Nearly 10 millennia since the last of the woolly mammoths walked the Earth, a scientific research firm is hoping to bring back the extinct beast, and it just received a mammoth amount of funding to do just that.

On Monday, the bioscience and genetics company Colossal raised over $15 million to bring some seriousness to the conversation about resurrecting one of the largest creatures to ever live on Earth.

The company, founded by Ben Lamm, a technology entrepreneur, and George Church, a professor of genetics and gene editing trailblazer at Harvard Medical School, seeks to create a elephant-mammoth hybrid creature by using DNA from mammoth embryos in a lab, and combining them with skin cells from Asian elephants.

Researchers are utilizing the endangered Asian elephant due to its similar DNA composition to its mammoth descendants. The two share similar genes for their hair, fat layers and other adaptation characteristics.

Embryos carrying these hybrid animals would be placed in a surrogate mother or could potentially be carried to term in an artificial womb.

Barring any unforeseen hiccups, scientists are hoping to have their first set of cables within six years, according to The Guardian.

“Our goal is to make a cold-resistant elephant, but it is going to look and behave like a mammoth,” Church said. “Not because we are trying to trick anybody, but because we want something that is functionally equivalent to the mammoth, that will enjoy its time at -40C, and do all the things that elephants and mammoths do, in particular knocking down trees”

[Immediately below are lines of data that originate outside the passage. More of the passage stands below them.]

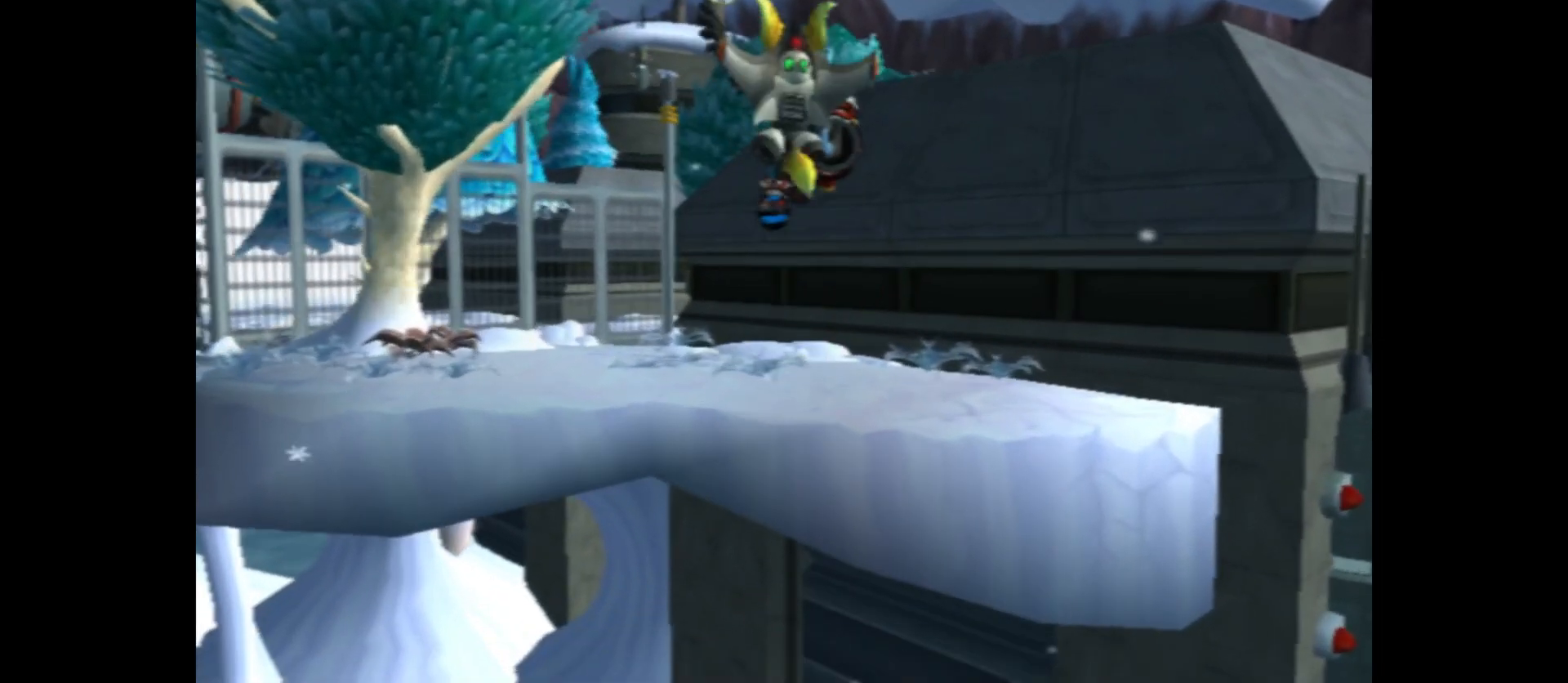
{"buttons": ["A"], "left_stick": "up", "right_stick": "center", "events": [[33, "A", "down"]]}
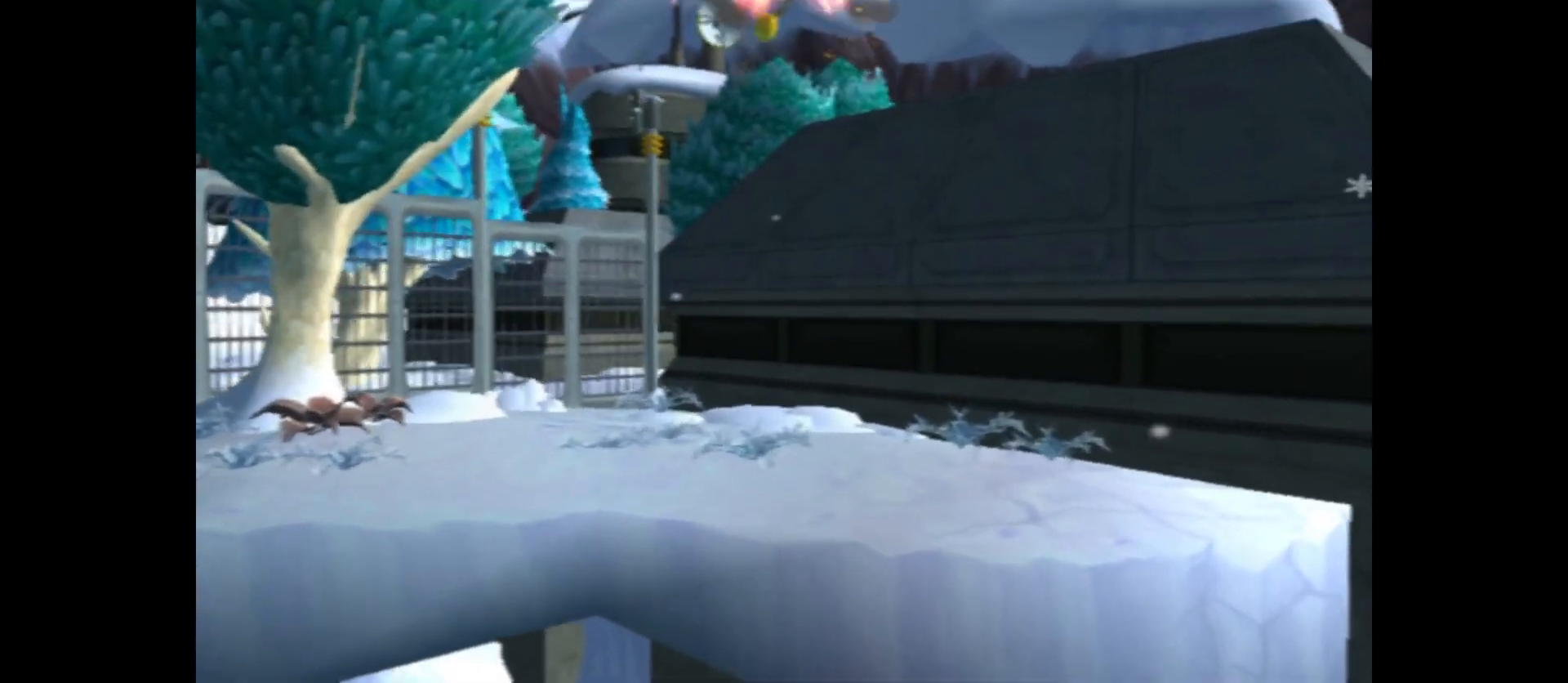
{"buttons": ["A"], "left_stick": "up", "right_stick": "center", "events": []}
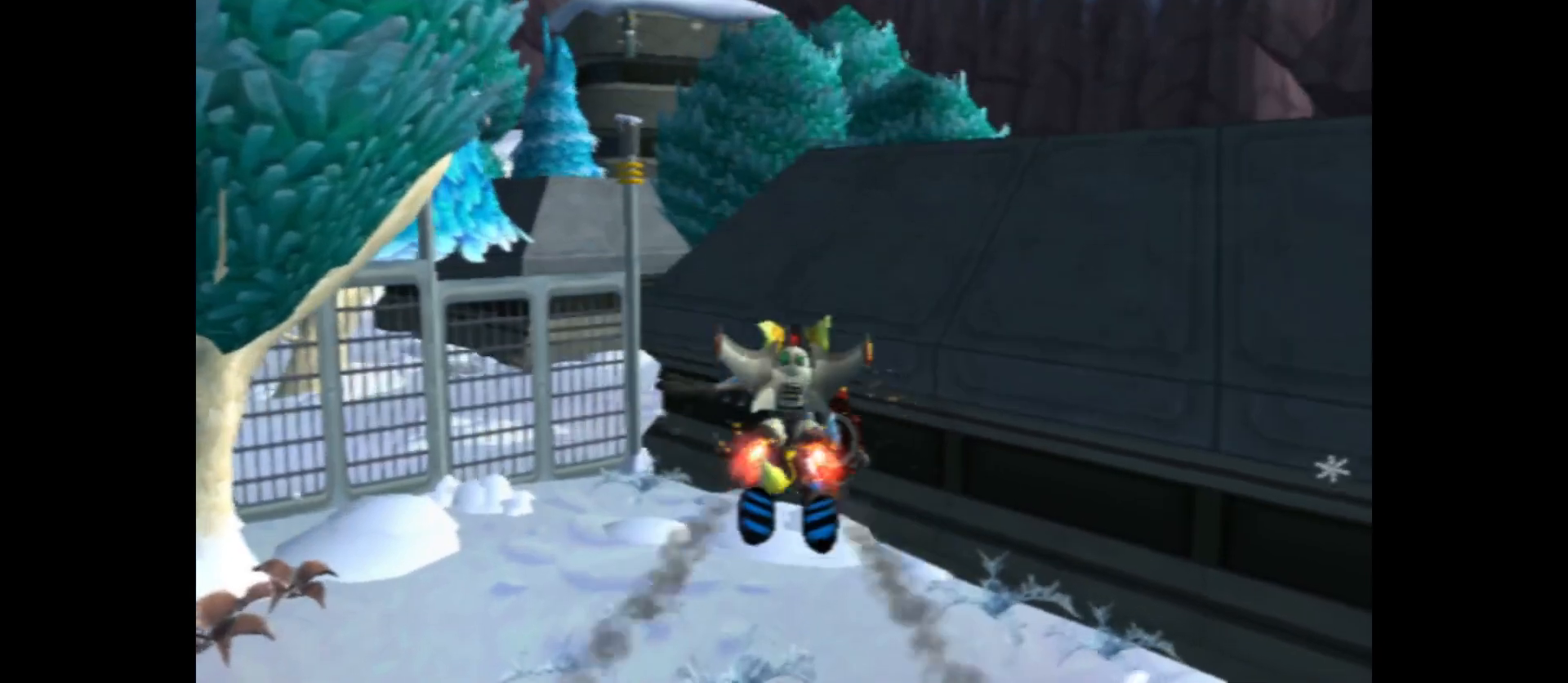
{"buttons": [], "left_stick": "up", "right_stick": "center", "events": [[400, "A", "up"]]}
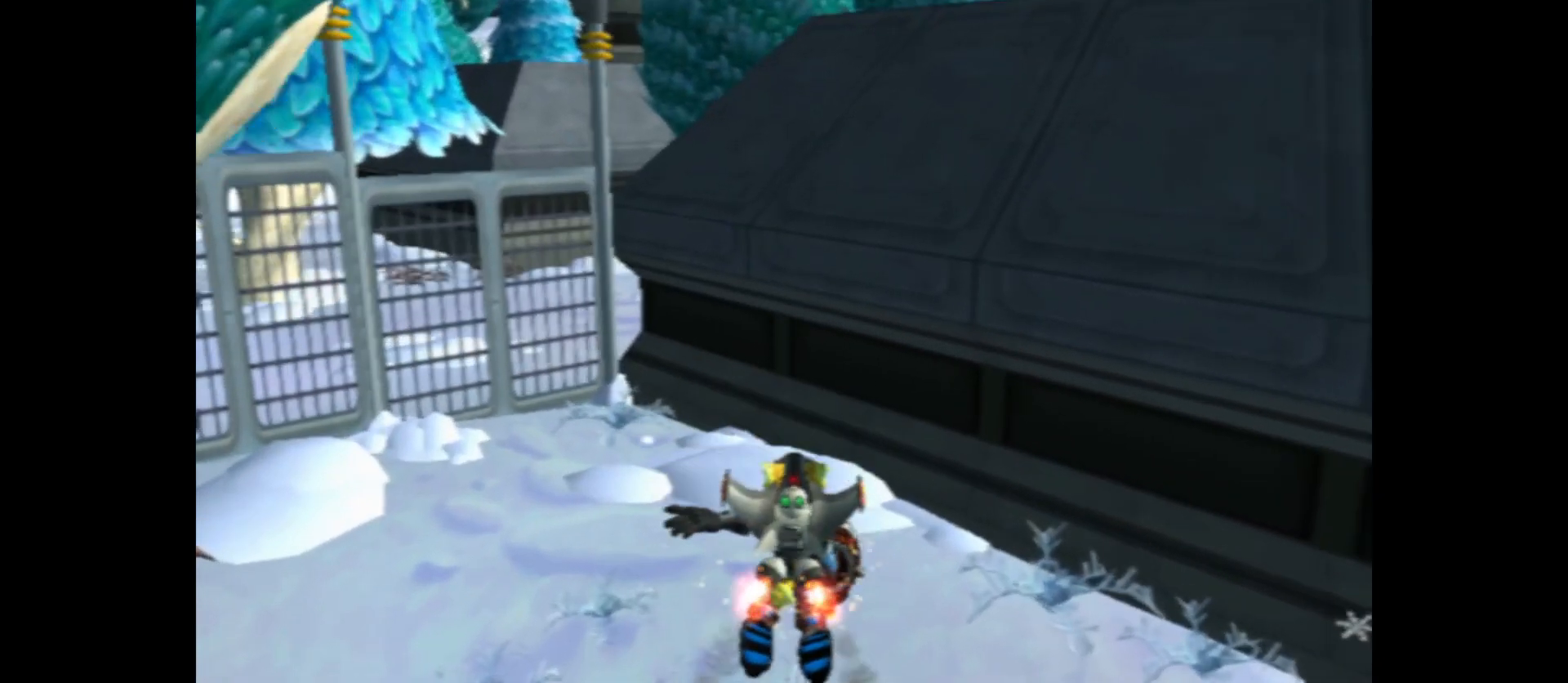
{"buttons": [], "left_stick": "up", "right_stick": "center", "events": [[33, "left_stick", "up-left"], [450, "left_stick", "up"]]}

The point of the mammoth resurrection is not to bring back an animal from the history books, but rather to provide the Asian elephants with more tools to survive in the area of the Arctic known as the mammoth steppe.

The mammoth-elephant hybrid is also another way scientists are looking to tackle climate change. By introducing these newly concocted animals into the Arctic tundra, scientists hope that they will help resurrect damaged areas of the ecosystem.